Incorporating a rainbow flag into a company's website logo during Pride Month seems less meaningful to LGBTQ+ employees and customers than gestures of solidarity at other times of the year, new Cornell research finds.
Timing - not just content - influences whether expressions of allyship are perceived as authentic, according to "When You Say It: How the Timing of LGBTQ+ Allyship Displays Shapes Evaluations of Organizations," published Jan. 10 in Organizational Behavior and Human Decision Processes.
In six experiments totaling nearly 3,000 participants, LGBTQ+ participants consistently rated advocacy as more genuine when it was displayed outside of annual Pride Month celebrations in June, perceiving it to be motivated more by real values than corporate strategy. Those perceptions could influence stakeholders' feelings of belonging or commitment to an organization, the researchers said.
Sensitivity to timing did not extend beyond the target audience, however. Straight, cisgender participants, including those of color, perceived the messages as equally authentic regardless of when they were issued, indicating there is no "one-size-fits-all" approach.
"The context of when a statement or display of allyship is made matters, not just what's in the actual statement," said corresponding author James T. Carter, assistant professor of organizational behavior in the ILR School. "There's not one way to do LGBTQ+ allyship, but more importantly, there's not only one time to do it. Celebrations of culture and community need not be relegated to one point in time but can be done in a more balanced way."
Michael W. White, a doctoral candidate at Columbia Business School, is a co-author.
Allyship research to date has focused on the content of messages, particularly those directed at people of color, but the LGBTQ+ community has been understudied in management research, the authors said. Through statements, ads and social media posts, companies may wish to explicitly express support for LGBTQ+ rights as a reflection of their values - or to avoid alienating a $1 trillion market globally.
In a first field study, patrons of a gay bar rated a fictional company's allyship statement, randomly assigned to show a release date during Pride Month or another month. Those seeing a statement not linked to Pride Month viewed it as more authentic. A follow-up study asked patrons of a queer-owned women's sports bar to reflect on a time their own organization had demonstrated solidarity during Pride or another month, with similar results. One employee favorably recalled an exhibition that featured queer artists, while another described a rainbow-themed online logo as a nice gesture but "kind of performative more than anything."

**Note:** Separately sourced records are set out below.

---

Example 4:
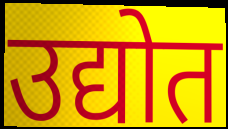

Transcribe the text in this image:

उद्योत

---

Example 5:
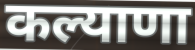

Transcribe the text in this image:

कल्याणा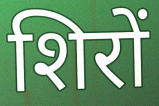
शिरों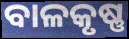
ବାଳକୃଷ୍ଣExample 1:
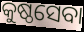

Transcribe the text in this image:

କୁଷ୍ଠସେବା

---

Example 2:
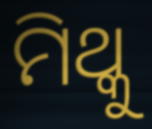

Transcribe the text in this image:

ମିଥ୍କୁ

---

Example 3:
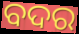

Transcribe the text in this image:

ବଦର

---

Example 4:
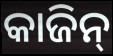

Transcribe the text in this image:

କାଜିନ୍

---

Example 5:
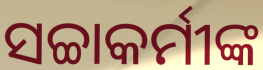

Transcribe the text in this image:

ସଚ୍ଚାକର୍ମୀଙ୍କ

Two more experiments explored why timing might be important to conveying authenticity. LGBTQ+ participants who watched an ad featuring a transgender woman dancer and LGBTQ+ rights advocate judged it differently depending on its timing, rating the same ad as motivated more by strategy than values when released during Pride Month. And LGBTQ+ employees who recalled an allyship display outside of Pride Month reported stronger feelings of belonging and commitment to their organization.

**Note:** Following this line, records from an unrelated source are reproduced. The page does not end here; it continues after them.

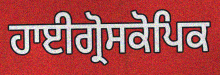
ਹਾਈਗ੍ਰੋਸਕੋਪਿਕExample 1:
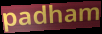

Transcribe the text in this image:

padham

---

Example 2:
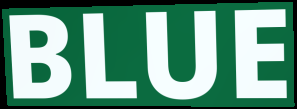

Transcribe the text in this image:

BLUE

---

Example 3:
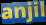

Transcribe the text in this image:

anjil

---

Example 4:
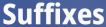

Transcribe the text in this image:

Suffixes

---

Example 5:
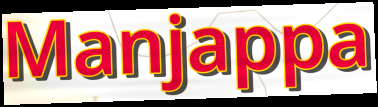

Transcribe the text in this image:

Manjappa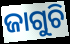
ଜାଗୁଚିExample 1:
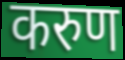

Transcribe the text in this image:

करुण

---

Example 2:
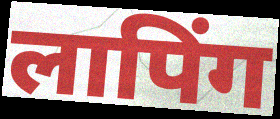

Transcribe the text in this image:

लापिंग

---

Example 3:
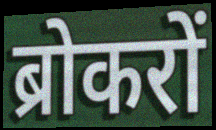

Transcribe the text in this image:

ब्रोकरों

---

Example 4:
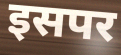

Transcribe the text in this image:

इसपर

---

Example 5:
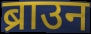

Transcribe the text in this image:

ब्राउनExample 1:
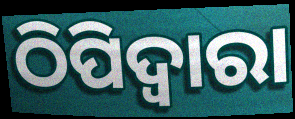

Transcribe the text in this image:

"LGBTQ+ people saw allyship efforts outside of Pride Month as more values-driven," Carter said, "and that influenced the extent to which they perceived these efforts to be authentic displays of solidarity."
A final pair of experiments tested the limits of timing's importance. Results showed that straight participants, whether white or a racial minority, didn't view statements outside of Pride Month as more authentic. Timing mattered most to the LGBTQ+ target audience - dynamics Carter expects would apply to other groups during other commemorative months.

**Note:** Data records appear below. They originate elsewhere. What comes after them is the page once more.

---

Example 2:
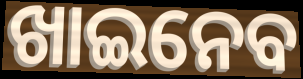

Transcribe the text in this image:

ଖାଇନେବ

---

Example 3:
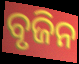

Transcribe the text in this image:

ବୃଜିନ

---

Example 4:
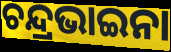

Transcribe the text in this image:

ଚନ୍ଦ୍ରଭାଇନା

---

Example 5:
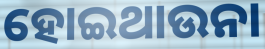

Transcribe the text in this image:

"Not everyone thinks these allyship displays during designated celebration months are less authentic," Carter said. "There's something about your target identity being relevant to the perception of these allyship cues."
The research does not imply that organizations should avoid expressing LGBTQ+ allyship during Pride Month, Carter said. Rather, they would reap greater rewards from consistent, year-round messaging more likely to be seen as reflecting core beliefs. For example, a message released during Women's History or Black History months might also celebrate LGBTQ+ representatives from those groups, or a speaker series could feature LGBTQ+ issues at any time.
"These findings challenge the assumption that allyship efforts are universally well-received," Carter said, "pushing allies to keep in mind that it is not just what and how you say something, but also when you say it."
The research received support from the ILR School and Columbia Business School's Bernstein Center for Leadership and Ethics.